As the creator of Veep (HBO, 2012) Time Trumpet (BBC Two 2006), and In the Loop (Fox, 2007) (among other greats), Scottish writer/director Armando Iannucci has proven time and time again to be a master of political satire. Known more for using dry humor (including biting dialog and mostly realistic situations) than, say, outlandishness and slapstick to skewer his topics, his work typically requires multiple in-depth views to fully appreciate.
His latest film, The Death of Stalin, is no different. Based on the 2010 graphic novel La mort de Staline (Dargaud) by Fabien Nury and Thierry Robin—and co-written by David Schneider, Ian Martin, and Peter Fellows—the movie depicts various power struggles between various important players (such as Nikita Khrushchev, Lavrentiy Beria, Vyacheslav Molotov, Georgy Malenkov, Anastas Mikoyan, and Nikolai Bulganin) following Stalin’s death in 1953. While not as laugh-out-loud funny as it could be, The Death of Stalin is still quite laudable due to its strong performances, sophisticated writing, and most of all, ability to portray the real-life horrors of the time without ever losing its comedic appeal. It’s a bit of a shame, then, that the Paramount DVD extras are so lacking.
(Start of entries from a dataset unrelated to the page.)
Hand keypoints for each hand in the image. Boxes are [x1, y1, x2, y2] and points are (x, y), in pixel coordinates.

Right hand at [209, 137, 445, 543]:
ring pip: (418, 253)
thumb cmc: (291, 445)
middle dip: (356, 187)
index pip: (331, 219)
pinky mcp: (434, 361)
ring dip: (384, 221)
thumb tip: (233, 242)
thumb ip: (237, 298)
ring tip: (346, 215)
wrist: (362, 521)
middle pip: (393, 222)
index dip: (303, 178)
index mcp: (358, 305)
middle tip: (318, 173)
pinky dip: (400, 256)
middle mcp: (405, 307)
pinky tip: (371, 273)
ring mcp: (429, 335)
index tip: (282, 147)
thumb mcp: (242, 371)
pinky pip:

Performance-wise, every major player is expectedly strong. For example, Steve Buscemi tackles Khrushchev with his standard air of impatient deliveries and cunning action, Michael Palin is charmingly aloof yet poised as Molotov, and Jeffrey Tambor’s turn as Malenkov conjures his dual roles as Oscar and George Bluth (Arrested Development) in his compromise between silly meekness and resolute authority. Easily the standout actor, though, is Simon Russell Beale as Beria because he plays the head of the NKVD as a ruthless, if not downright psychopathic, figure who, while still amusing in his own way, would stop at nothing—and no one—to get his way. (Although Jason Isaacs and Olga Kurylenko don’t get enough screen time as Field Marshal Georgy Zhukov and pianist Maria Yudina, respectively, both are quite good as well.)
Like all great satires, The Death of Stalin treats its subject matter seriously beneath the humor; in fact, much of it could play as an earnest drama if not for the slight ridiculousness on the surface. Take, for example, early scenes in which Khrushchev mentions tossing grenades at soldiers to watch them panic, Malenkov remarks, “I’m exhausted. I can’t remember who’s alive and who isn’t,” and Beria orders the murder of a husband and wife by saying, “Shoot her before him but make sure he sees it.” (There are also multiple references to Beria abusing his power to torture and rape prisoners.) There’s certainly a very dark and subtle comedy to the ways in which these men treat their crimes against humanity as business as usual, but it’s precisely that lack of weight and concern that also makes Iannucci and company’s examination so authentic and, well, disturbing.
Of course, the film also offers plenty of lighter laughs, particularly from Rupert Friend as Vasily Stalin, whose blend of ignorance and toxic masculinity makes him react to his father’s passing with consistent absurdity. Andrea Riseborough also gets in some choice lines as his sister, Svetlana, and in general, The Death of Stalin, like prior Iannucci projects, shines most in its relentless backstabbings, one-off jabs, and attention to detail and continuity (several jokes are set up, developed, and paid off as the film progresses). It’s also worth noting how its creative licenses—chiefly, that almost no one speaks with a Russian accent—are inherently amusing as well.
As for the bonus content on the DVD, there are only two offerings: a collection of deleted scenes and a featurette entitled “Dictators, Murderers and Comrades … Oh My!” The former is funny enough, with some excerpts that would’ve fit fine within the film and others that wouldn’t, but none of it feels like a real loss. Likewise, the latter consists mostly of the cast and crew discussing their roles and the history behind the movie, but at only 11-minutes in length, it barely scratches the surface of what happened behind-the-scenes (so some viewers may be disappointed).
The Death of Stalin is rarely out-and-out hilarious, but the performances are top-notch and the writing is thoroughly witty, entertaining, and thought-provoking. It evokes aspects of Schindler’s List (Spielberg, 1993), The Producers(Brooks, 1967), Veep, and Monty Python in its mostly successful quest to make viewers laugh and learn about a truly horrific period in world history. As such, it’s a great effort from all involved and another testament to Iannucci’s unwavering craft.